**Selected text:**
%%
Reputation: 361
I need to sort a huge MyISAM table in a certain way so that SELECTs are faster under certain conditions.
Please note that this question is about how to do an ALTER table with zero downtime for SORTING the table in some specific column order. It is not a dup question of other questions asking about the more general case.
A simple way to achieve this is doing something like this:
ALTER table mytable ORDER BY col1, col2;
We may also use myisamchk --sort-records to achieve the same result.
In any case, both approaches let us to do very quick:
SELECT * WHERE col1=x order by col2;
Note that this is not a problem with the index but with fetching large amounts of ordered data from the table.
So far that ALTER has been working well. The problem now is that the ALTER command is slow and it locks the DB.
%%
**Dataset records:**
%%
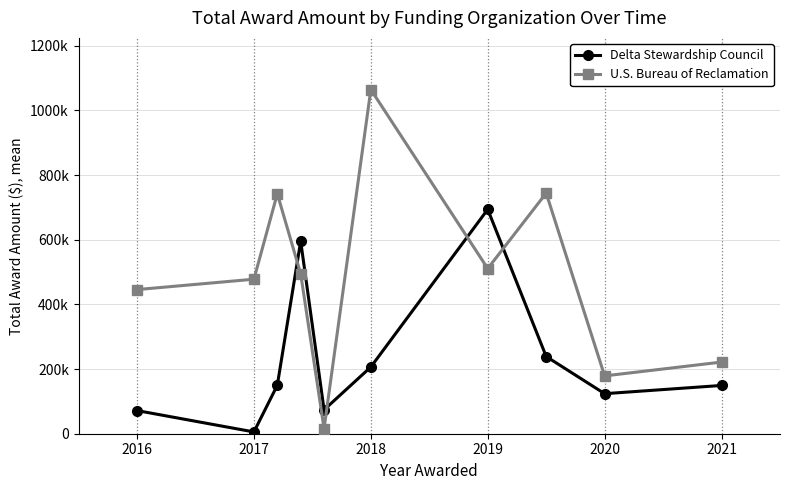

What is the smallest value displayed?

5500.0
%%
%%
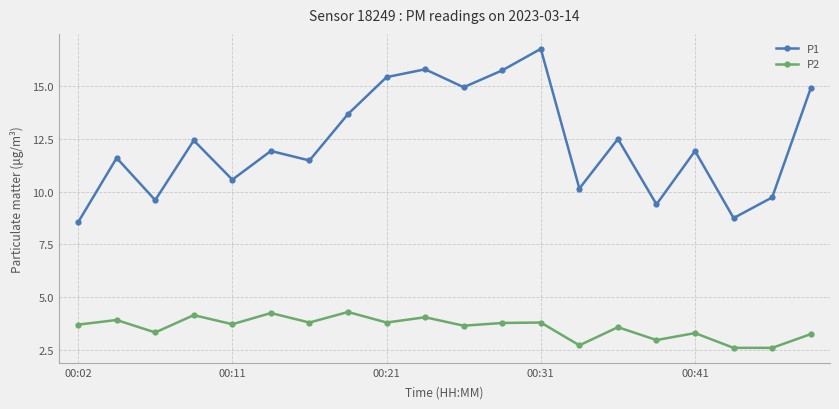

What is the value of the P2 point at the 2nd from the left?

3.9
%%
%%
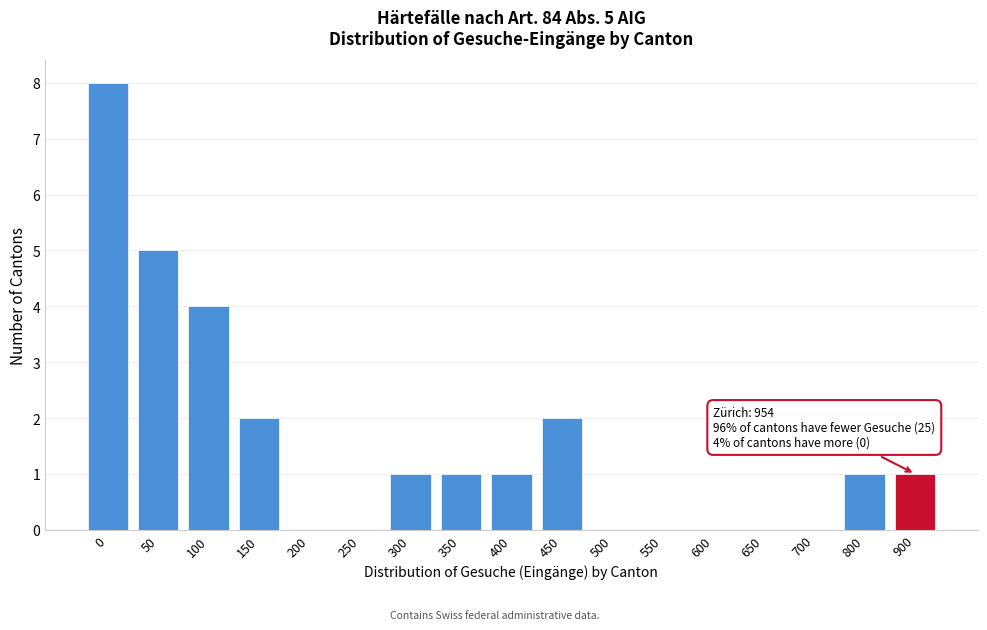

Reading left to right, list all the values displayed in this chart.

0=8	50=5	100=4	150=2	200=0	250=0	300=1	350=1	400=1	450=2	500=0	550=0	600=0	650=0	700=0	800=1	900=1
%%
**Action item:** Duplicate part of the post above about sorting a MyISAM table. Begin at the words "Please note that" and stop after "from the table.".

**Written answer:**
Please note that this question is about how to do an ALTER table with zero downtime for SORTING the table in some specific column order. It is not a dup question of other questions asking about the more general case.
A simple way to achieve this is doing something like this:
ALTER table mytable ORDER BY col1, col2;
We may also use myisamchk --sort-records to achieve the same result.
In any case, both approaches let us to do very quick:
SELECT * WHERE col1=x order by col2;
Note that this is not a problem with the index but with fetching large amounts of ordered data from the table.